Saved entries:

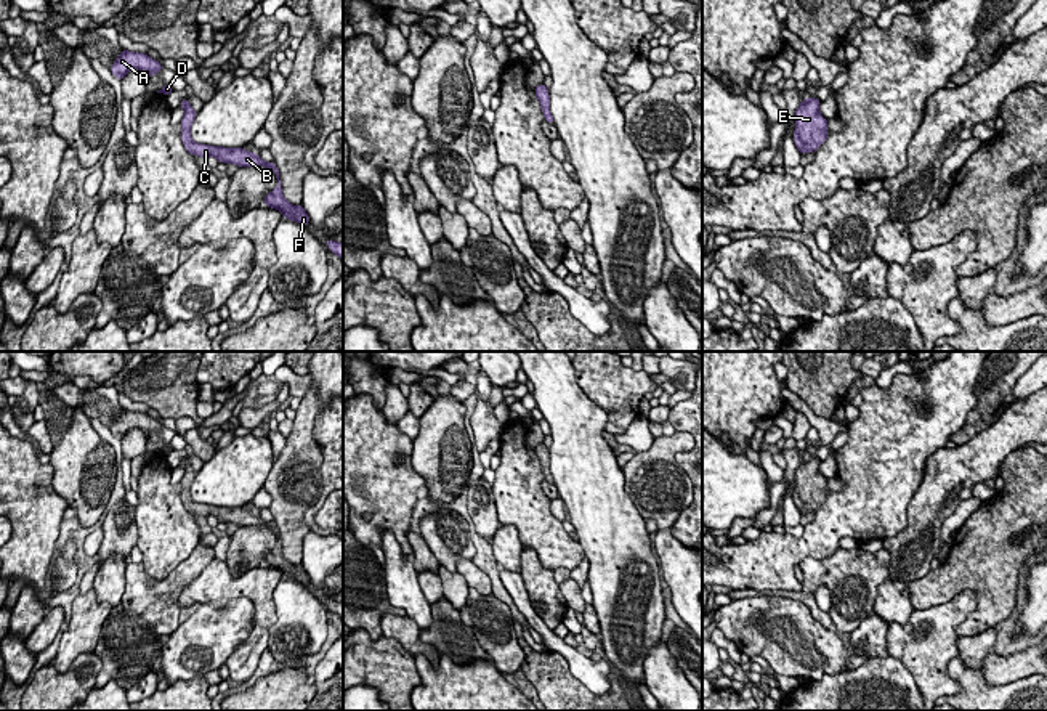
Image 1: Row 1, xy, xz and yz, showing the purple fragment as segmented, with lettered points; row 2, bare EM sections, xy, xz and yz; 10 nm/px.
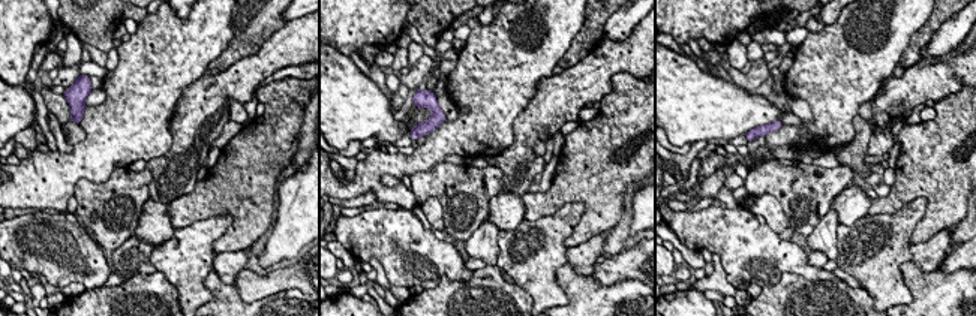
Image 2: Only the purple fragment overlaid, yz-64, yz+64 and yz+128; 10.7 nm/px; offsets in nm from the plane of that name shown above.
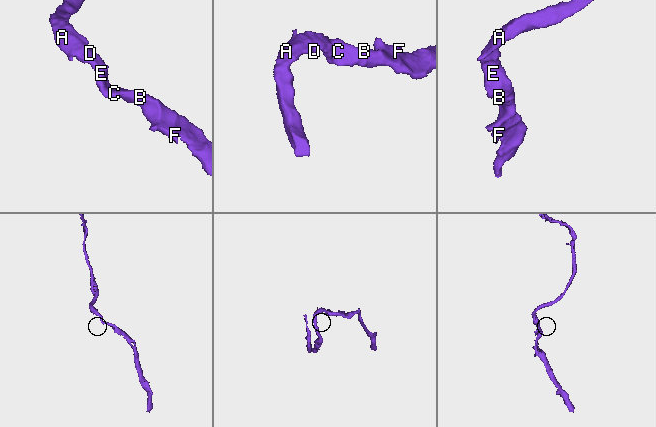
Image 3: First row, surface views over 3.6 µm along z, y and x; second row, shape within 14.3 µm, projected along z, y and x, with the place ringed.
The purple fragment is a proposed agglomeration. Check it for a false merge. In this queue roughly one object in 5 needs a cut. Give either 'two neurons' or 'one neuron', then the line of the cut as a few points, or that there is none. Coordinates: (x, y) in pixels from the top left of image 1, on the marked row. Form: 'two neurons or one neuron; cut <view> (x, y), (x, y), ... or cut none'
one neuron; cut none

YOUR ASSIGNMENT: All lines of the data that hold "with" need to be copied.

EXERCISE ANSWER:
Image 1: Row 1, xy, xz and yz, showing the purple fragment as segmented, with lettered points; row 2, bare EM sections, xy, xz and yz; 10 nm/px.
Image 3: First row, surface views over 3.6 µm along z, y and x; second row, shape within 14.3 µm, projected along z, y and x, with the place ringed.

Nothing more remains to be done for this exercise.